Instructions for the task: What is needed is each line of the data below that holds the string "cPanel".

Stored data
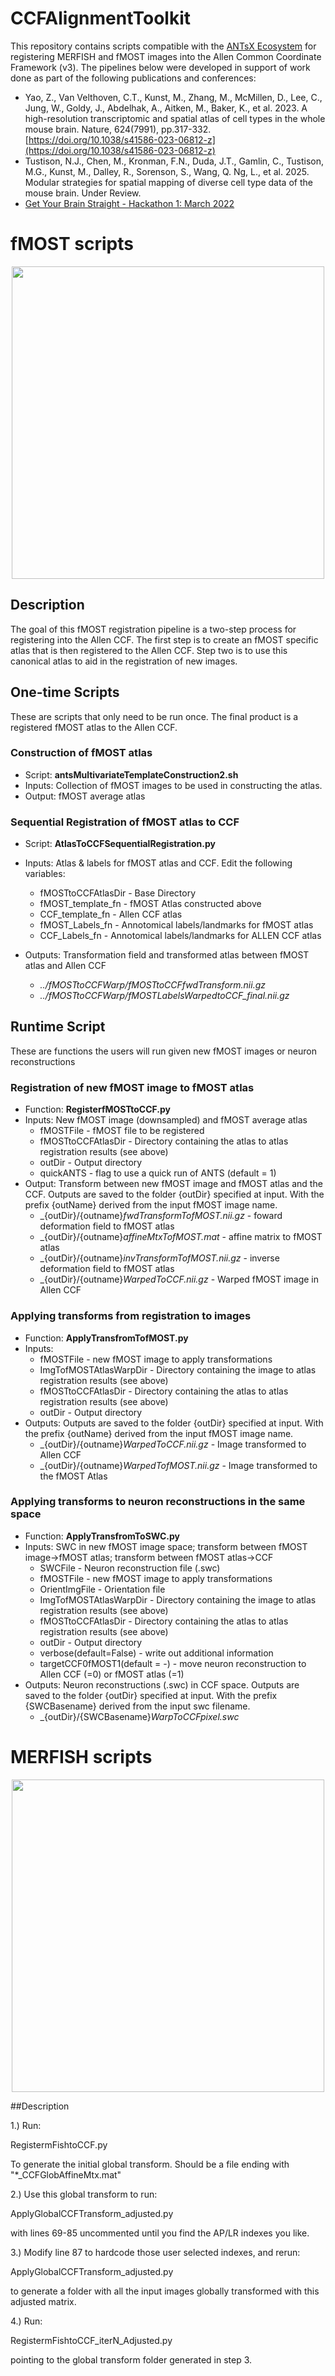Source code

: # CCFAlignmentToolkit

This repository contains scripts compatible with the [ANTsX Ecosystem](https://github.com/ANTsX) for registering MERFISH and fMOST images into the Allen Common Coordinate Framework (v3). The pipelines below were developed in support of work done as part of the following publications and conferences:

- Yao, Z., Van Velthoven, C.T., Kunst, M., Zhang, M., McMillen, D., Lee, C., Jung, W., Goldy, J., Abdelhak, A., Aitken, M., Baker, K., et al. 2023. A high-resolution transcriptomic and spatial atlas of cell types in the whole mouse brain. Nature, 624(7991), pp.317-332. [https://doi.org/10.1038/s41586-023-06812-z](https://doi.org/10.1038/s41586-023-06812-z)
- Tustison, N.J., Chen, M., Kronman, F.N., Duda, J.T., Gamlin, C., Tustison, M.G., Kunst, M., Dalley, R., Sorenson, S., Wang, Q. Ng, L., et al. 2025. Modular strategies for spatial mapping of diverse cell type data of the mouse brain. Under Review.
- [Get Your Brain Straight - Hackathon 1: March 2022](https://github.com/dontminchenit/GetYourBrainStraight/blob/main/HCK01_2022_Virtual/README.md)

# fMOST scripts
<p align="middle">
  <img src="https://github.com/ntustison/DevCCF-Velocity-Flow/blob/main/Manuscript/Figures/fmostPipeline.png" width="500" />
</p>

## Description
The goal of this fMOST registration pipeline is a two-step process for registering into the Allen CCF. The first step is to create an fMOST specific atlas that is then registered to the Allen CCF. Step two is to use this canonical atlas to aid in the registration of new images.

## One-time Scripts 
These are scripts that only need to be run once. The final product is a registered fMOST atlas to the Allen CCF. 
### Construction of fMOST atlas 
  - Script: **antsMultivariateTemplateConstruction2.sh**
  - Inputs: Collection of fMOST images to be used in constructing the atlas.
  - Output: fMOST average atlas

### Sequential Registration of fMOST atlas to CCF
- Script: **AtlasToCCFSequentialRegistration.py**
- Inputs: Atlas & labels for fMOST atlas and CCF. Edit the following variables:
  - fMOSTtoCCFAtlasDir - Base Directory
  - fMOST_template_fn - fMOST Atlas constructed above
  - CCF_template_fn - Allen CCF atlas
  - fMOST_Labels_fn - Annotomical labels/landmarks for fMOST atlas
  - CCF_Labels_fn - Annotomical labels/landmarks for ALLEN CCF atlas
  
- Outputs: Transformation field and transformed atlas between fMOST atlas and Allen CCF
  - _../fMOSTtoCCFWarp/fMOSTtoCCFfwdTransform.nii.gz_ 
  - _../fMOSTtoCCFWarp/fMOSTLabelsWarpedtoCCF_final.nii.gz_

## Runtime Script
These are functions the users will run given new fMOST images or neuron reconstructions

### Registration of new fMOST image to fMOST atlas
- Function: **RegisterfMOSTtoCCF.py**
- Inputs: New fMOST image (downsampled) and fMOST average atlas
  - fMOSTFile - fMOST file to be registered
  - fMOSTtoCCFAtlasDir - Directory containing the atlas to atlas registration results (see above)
  - outDir - Output directory
  - quickANTS - flag to use a quick run of ANTS (default = 1)
- Output: Transform between new fMOST image and fMOST atlas and the CCF. Outputs are saved to the folder {outDir} specified at input. With the prefix {outName} derived from the input fMOST image name.
  - _{outDir}/{outname}_fwdTransformTofMOST.nii.gz_ - foward deformation field to fMOST atlas
  - _{outDir}/{outname}_affineMtxTofMOST.mat_ - affine matrix to fMOST atlas
  - _{outDir}/{outname}_invTransformTofMOST.nii.gz_ - inverse deformation field to fMOST atlas
  - _{outDir}/{outname}_WarpedToCCF.nii.gz_ - Warped fMOST image in Allen CCF

### Applying transforms from registration to images 
- Function: **ApplyTransfromTofMOST.py**
- Inputs:
  - fMOSTFile - new fMOST image to apply transformations
  - ImgTofMOSTAtlasWarpDir - Directory containing the image to atlas registration results (see above)
  - fMOSTtoCCFAtlasDir - Directory containing the atlas to atlas registration results (see above)
  - outDir - Output directory
- Outputs: Outputs are saved to the folder {outDir} specified at input. With the prefix {outName} derived from the input fMOST image name.
  - _{outDir}/{outname}_WarpedToCCF.nii.gz_ - Image transformed to Allen CCF
  - _{outDir}/{outname}_WarpedTofMOST.nii.gz_ - Image transformed to the fMOST Atlas

### Applying transforms to neuron reconstructions in the same space
- Function: **ApplyTransfromToSWC.py**
- Inputs: SWC in new fMOST image space; transform between fMOST image->fMOST atlas; transform between fMOST atlas->CCF
  - SWCFile - Neuron reconstruction file (.swc)
  - fMOSTFile - new fMOST image to apply transformations
  - OrientImgFile - Orientation file
  - ImgTofMOSTAtlasWarpDir - Directory containing the image to atlas registration results (see above)
  - fMOSTtoCCFAtlasDir - Directory containing the atlas to atlas registration results (see above)
  - outDir - Output directory
  - verbose(default=False) - write out additional information
  - targetCCF0fMOST1(default = -) - move neuron reconstruction to Allen CCF (=0) or fMOST atlas (=1)
- Outputs:  Neuron reconstructions (.swc) in CCF space. Outputs are saved to the folder {outDir} specified at input. With the prefix {SWCBasename} derived from the input swc filename.
  -  _{outDir}/{SWCBasename}_WarpToCCFpixel.swc_
# MERFISH scripts

<p align="middle">
  <img src="https://github.com/ntustison/DevCCF-Velocity-Flow/blob/main/Manuscript/Figures/merfishPipeline.png" width="500" />
</p>

##Description

1.) Run: 

RegistermFishtoCCF.py

To generate the initial global transform. Should be a file ending with "*_CCFGlobAffineMtx.mat" 

2.) Use this global transform to run:

ApplyGlobalCCFTransform_adjusted.py

with lines 69-85 uncommented until you find the AP/LR indexes you like.

3.) Modify line 87 to hardcode those user selected indexes, and rerun: 

ApplyGlobalCCFTransform_adjusted.py

to generate a folder with all the input images globally transformed with this adjusted matrix.

4.) Run:

RegistermFishtoCCF_iterN_Adjusted.py

pointing to the global transform folder generated in step 3.

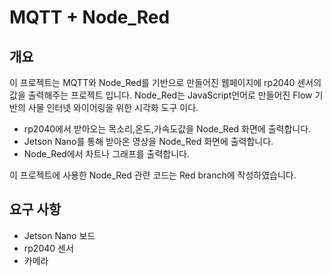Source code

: 
# MQTT + Node_Red

## 개요
이 프로젝트는 MQTT와 Node_Red를 기반으로 만들어진 웹페이지에 rp2040 센서의 값을 출력해주는 프로젝트 입니다.
Node_Red는 JavaScript언어로 만들어진 Flow 기반의 사물 인터넷 와이어링을 위한 시각화 도구 이다.

* rp2040에서 받아오는 목소리,온도,가속도값을 Node_Red 화면에 출력합니다.
* Jetson Nano를 통해 받아온 영상을 Node_Red 화면에 출력합니다.
* Node_Red에서 차트나 그래프를 출력합니다.

이 프로젝트에 사용한 Node_Red 관련 코드는 Red branch에 작성하였습니다.

## 요구 사항
* Jetson Nano 보드
* rp2040 센서
* 카메라
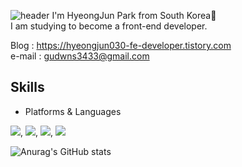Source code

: ![header](https://capsule-render.vercel.app/api?type=waving&color=gradient&height=300&section=header&text=HyeongJun%20030&fontSize=90)
I'm HyeongJun Park from South Korea👋   
I am studying to become a front-end developer.

Blog : https://hyeongjun030-fe-developer.tistory.com   <br>
e-mail : gudwns3433@gmail.com <br>

## Skills   
- Platforms & Languages   

<img src="https://img.shields.io/badge/HTML5-E34F26?style=flat-square&logo=HTML5&logoColor=white"/>, <img src="https://img.shields.io/badge/CSS3-1572B6?style=flat-square&logo=CSS3&logoColor=white"/>, <img src="https://img.shields.io/badge/JavaScript-F7DF1E?style=flat-square&logo=JavaScript&logoColor=white"/>, <img src="https://img.shields.io/badge/Visual Studio Code-007ACC?style=flat-square&logo=Visual Studio Code&logoColor=white"/>   

![Anurag's GitHub stats](https://github-readme-stats.vercel.app/api?username=HyeongJun030&show_icons=true&theme=aura)
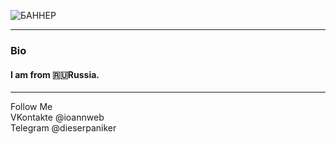 ![БАННЕР](https://github.com/user-attachments/assets/64a77f73-2d14-4459-831d-03e64403a4b3)


<hr>
<h3>Bio</h3>
<h4>I am from 🇷🇺Russia.</h4>
<hr>
Follow Me<br>
VKontakte @ioannweb<br>
Telegram @dieserpaniker<br>
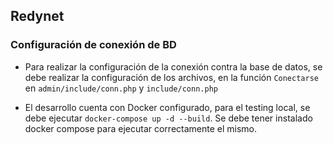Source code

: ## Redynet

### Configuración de conexión de BD

* Para realizar la configuración de la conexión contra la base de datos, se debe 
realizar la configuración de los archivos, en la función `Conectarse` en
  `admin/include/conn.php` y `include/conn.php`
  
* El desarrollo cuenta con Docker configurado, para el testing local, se debe ejecutar `docker-compose up -d --build`.
  Se debe tener instalado docker compose para ejecutar correctamente el mismo.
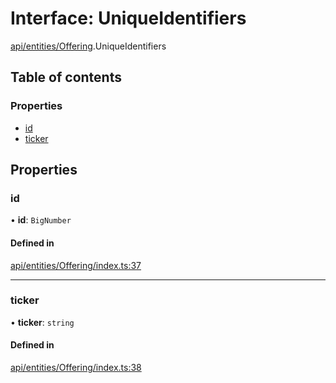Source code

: # Interface: UniqueIdentifiers

[api/entities/Offering](../wiki/api.entities.Offering).UniqueIdentifiers

## Table of contents

### Properties

- [id](../wiki/api.entities.Offering.UniqueIdentifiers#id)
- [ticker](../wiki/api.entities.Offering.UniqueIdentifiers#ticker)

## Properties

### id

• **id**: `BigNumber`

#### Defined in

[api/entities/Offering/index.ts:37](https://github.com/PolymeshAssociation/polymesh-sdk/blob/e978aefd/src/api/entities/Offering/index.ts#L37)

___

### ticker

• **ticker**: `string`

#### Defined in

[api/entities/Offering/index.ts:38](https://github.com/PolymeshAssociation/polymesh-sdk/blob/e978aefd/src/api/entities/Offering/index.ts#L38)
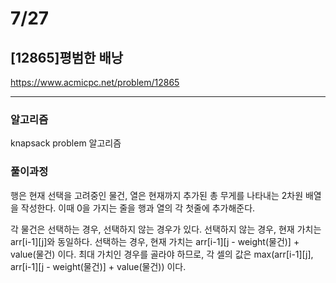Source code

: # 7/27
## [12865]평범한 배낭
https://www.acmicpc.net/problem/12865
***
### 알고리즘
knapsack problem 알고리즘
### 풀이과정
행은 현재 선택을 고려중인 물건, 열은 현재까지 추가된 총 무게를 나타내는 2차원 배열을 작성한다.
이때 0을 가지는 줄을 행과 열의 각 첫줄에 추가해준다.

각 물건은 선택하는 경우, 선택하지 않는 경우가 있다.
선택하지 않는 경우, 현재 가치는 arr[i-1][j]와 동일하다.
선택하는 경우, 현재 가치는 arr[i-1][j - weight(물건)] + value(물건) 이다.
최대 가치인 경우를 골라야 하므로, 각 셀의 값은 max(arr[i-1][j], arr[i-1][j - weight(물건)] + value(물건)) 이다.

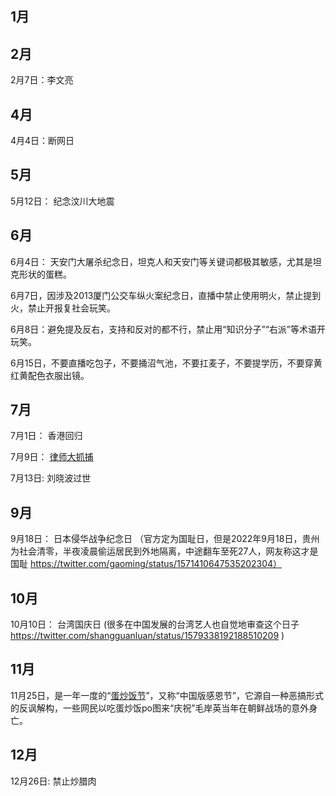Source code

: 
## 1月

## 2月

2月7日：李文亮 


## 4月

4月4日：断网日

## 5月

5月12日： 纪念汶川大地震


## 6月

6月4日： 天安门大屠杀纪念日，坦克人和天安门等关键词都极其敏感，尤其是坦克形状的蛋糕。

6月7日，因涉及2013厦门公交车纵火案纪念日，直播中禁止使用明火，禁止提到火，禁止开报复社会玩笑。

6月8日：避免提及反右，支持和反对的都不行，禁止用“知识分子”“右派”等术语开玩笑。

6月15日，不要直播吃包子，不要捅沼气池，不要扛麦子，不要提学历，不要穿黄红黄配色衣服出镜。

## 7月

7月1日： 香港回归 

7月9日： [律师大抓捕](https://chinadigitaltimes.net/space/709%E6%A1%88)

7月13日: 刘晓波过世


## 9月

9月18日： 日本侵华战争纪念日
（官方定为国耻日，但是2022年9月18日，贵州为社会清零，半夜凌晨偷运居民到外地隔离，中途翻车至死27人，网友称这才是国耻 https://twitter.com/gaoming/status/1571410647535202304）

## 10月
10月10日： 台湾国庆日 
(很多在中国发展的台湾艺人也自觉地审查这个日子 https://twitter.com/shangguanluan/status/1579338192188510209 ) 


## 11月

11月25日，是一年一度的“[蛋炒饭节](https://zh.m.wikipedia.org/zh/%E8%9B%8B%E7%82%92%E9%A3%AF%E6%8A%97%E8%AD%B0)”，又称“中国版感恩节”，它源自一种恶搞形式的反讽解构，一些网民以吃蛋炒饭po图来“庆祝”毛岸英当年在朝鲜战场的意外身亡。

## 12月

12月26日: 禁止炒腊肉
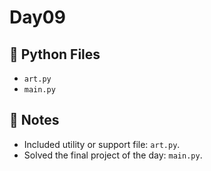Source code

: # Day09

## 📄 Python Files
- `art.py`
- `main.py`

## 📝 Notes
- Included utility or support file: `art.py`.
- Solved the final project of the day: `main.py`.
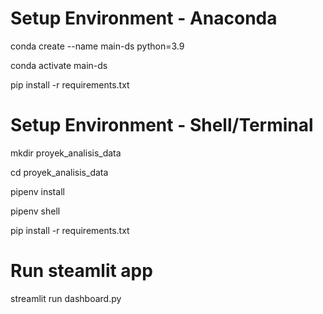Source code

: # Setup Environment - Anaconda
conda create --name main-ds python=3.9

conda activate main-ds

pip install -r requirements.txt

# Setup Environment - Shell/Terminal
mkdir proyek_analisis_data

cd proyek_analisis_data

pipenv install

pipenv shell

pip install -r requirements.txt

# Run steamlit app
streamlit run dashboard.py
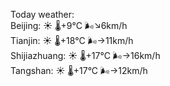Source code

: Today weather:  
Beijing: ☀️   🌡️+9°C 🌬️↘6km/h  
Tianjin: ☀️   🌡️+18°C 🌬️→11km/h  
Shijiazhuang: ☀️   🌡️+17°C 🌬️→16km/h  
Tangshan: ☀️   🌡️+17°C 🌬️→12km/h  
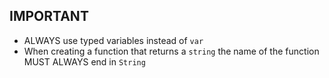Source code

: ## IMPORTANT

- ALWAYS use typed variables instead of `var`
- When creating a function that returns a `string` the name of the function MUST ALWAYS end in `String`
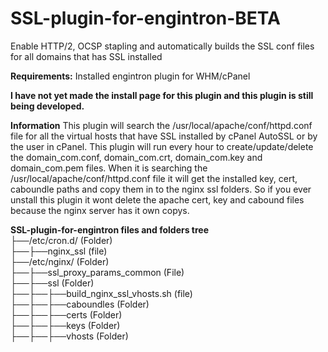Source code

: # SSL-plugin-for-engintron-BETA
Enable HTTP/2, OCSP stapling and automatically builds the SSL conf files for all domains that has SSL installed

<b>Requirements:</b> Installed engintron plugin for WHM/cPanel

<b>I have not yet made the install page for this plugin and this plugin is still being developed.</b>

<b>Information</b>
This plugin will search the /usr/local/apache/conf/httpd.conf file for all the virtual hosts that have SSL installed by cPanel AutoSSL or by the user in cPanel. This plugin will run every hour to create/update/delete the domain_com.conf, domain_com.crt, domain_com.key and domain_com.pem files. When it is searching the /usr/local/apache/conf/httpd.conf file it will get the installed key, cert, caboundle paths and copy them in to the nginx ssl folders. So if you ever unstall this plugin it wont delete the apache cert, key and cabound files because the nginx server has it own copys. 

<b>SSL-plugin-for-engintron files and folders tree</b><br>
├──/etc/cron.d/ (Folder)<br>
├──├──nginx_ssl (file)<br>
├──/etc/nginx/ (Folder)<br>
├──├──ssl_proxy_params_common (File)<br>
├──├──ssl (Folder)<br>
├──├──├──build_nginx_ssl_vhosts.sh (file)<br>
├──├──├──caboundles (Folder)<br>
├──├──├──certs (Folder)<br>
├──├──├──keys (Folder)<br>
├──├──├──vhosts (Folder)<br>
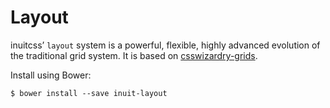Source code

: # Layout

inuitcss’ `layout` system is a powerful, flexible, highly advanced evolution of
the traditional grid system. It is based on
[csswizardry-grids](http://csswizardry.com/csswizardry-grids/).

Install using Bower:

    $ bower install --save inuit-layout
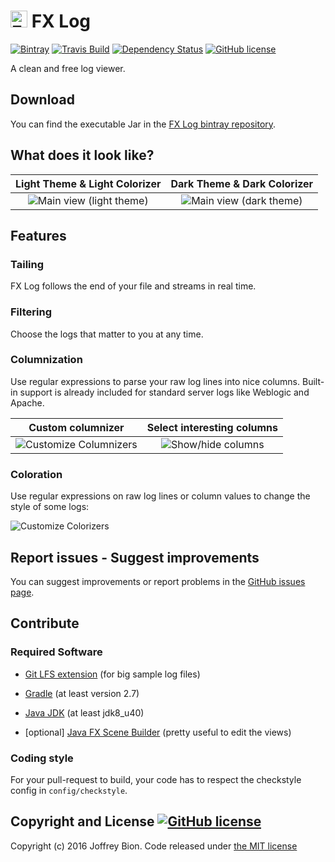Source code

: # <img src="https://raw.githubusercontent.com/joffrey-bion/fx-log/master/src/main/deploy/package/icon.png" alt="FX Log" height=27/> FX Log

[![Bintray](https://img.shields.io/bintray/v/joffrey-bion/applications/fx-log.svg)](https://bintray.com/joffrey-bion/applications/fx-log/_latestVersion)
[![Travis Build](https://img.shields.io/travis/joffrey-bion/fx-log/master.svg)](https://travis-ci.org/joffrey-bion/fx-log)
[![Dependency Status](https://www.versioneye.com/user/projects/56c99d2d18b27104252dcc77/badge.svg)](https://www.versioneye.com/user/projects/56c99d2d18b27104252dcc77)
[![GitHub license](https://img.shields.io/badge/license-MIT-blue.svg)](https://github.com/joffrey-bion/fx-log/blob/master/LICENSE)

A clean and free log viewer.

## Download

You can find the executable Jar in the
[FX Log bintray repository](https://bintray.com/joffrey-bion/applications/fx-log/).

## What does it look like?

Light Theme & Light Colorizer                                     |  Dark Theme & Dark Colorizer
:----------------------------------------------------------------:|:----------------------------------------------:
![Main view (light theme)](https://raw.githubusercontent.com/joffrey-bion/fx-log/master/doc/screenshots/main_light_theme.png)  |  ![Main view (dark theme)](https://raw.githubusercontent.com/joffrey-bion/fx-log/master/doc/screenshots/main_dark_theme.png)

## Features

### Tailing

FX Log follows the end of your file and streams in real time.

### Filtering

Choose the logs that matter to you at any time.

### Columnization

Use regular expressions to parse your raw log lines into nice columns. Built-in support is already included for
standard server logs like Weblogic and Apache.

Custom columnizer                                                   |  Select interesting columns
:------------------------------------------------------------------:|:----------------------------------------------:
![Customize Columnizers](https://raw.githubusercontent.com/joffrey-bion/fx-log/master/doc/screenshots/customize_columnizers.png) | ![Show/hide columns](https://raw.githubusercontent.com/joffrey-bion/fx-log/master/doc/screenshots/hide_columns.png)

### Coloration

Use regular expressions on raw log lines or column values to change the style of some logs:

![Customize Colorizers](https://raw.githubusercontent.com/joffrey-bion/fx-log/master/doc/screenshots/customize_colorizers.png)

## Report issues - Suggest improvements

You can suggest improvements or report problems in the
[GitHub issues page](https://github.com/joffrey-bion/fx-log/issues).

## Contribute

### Required Software

- [Git LFS extension](https://git-lfs.github.com/) (for big sample log files)

- [Gradle](http://gradle.org/gradle-download/) (at least version 2.7)

- [Java JDK](http://www.oracle.com/technetwork/java/javase/downloads/index.html) (at least jdk8_u40)

- [optional] [Java FX Scene Builder](http://gluonhq.com/open-source/scene-builder/) (pretty useful to edit
the views)

### Coding style

For your pull-request to build, your code has to respect the checkstyle config in `config/checkstyle`.

## Copyright and License [![GitHub license](https://img.shields.io/badge/license-MIT-blue.svg)](https://github.com/joffrey-bion/fx-log/blob/master/LICENSE)

Copyright (c) 2016 Joffrey Bion. Code released under
[the MIT license](https://github.com/joffrey-bion/fx-log/blob/master/LICENSE)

Exercise output:
<b>Requirements:</b> Installed engintron plugin for WHM/cPanel
This plugin will search the /usr/local/apache/conf/httpd.conf file for all the virtual hosts that have SSL installed by cPanel AutoSSL or by the user in cPanel. This plugin will run every hour to create/update/delete the domain_com.conf, domain_com.crt, domain_com.key and domain_com.pem files. When it is searching the /usr/local/apache/conf/httpd.conf file it will get the installed key, cert, caboundle paths and copy them in to the nginx ssl folders. So if you ever unstall this plugin it wont delete the apache cert, key and cabound files because the nginx server has it own copys. 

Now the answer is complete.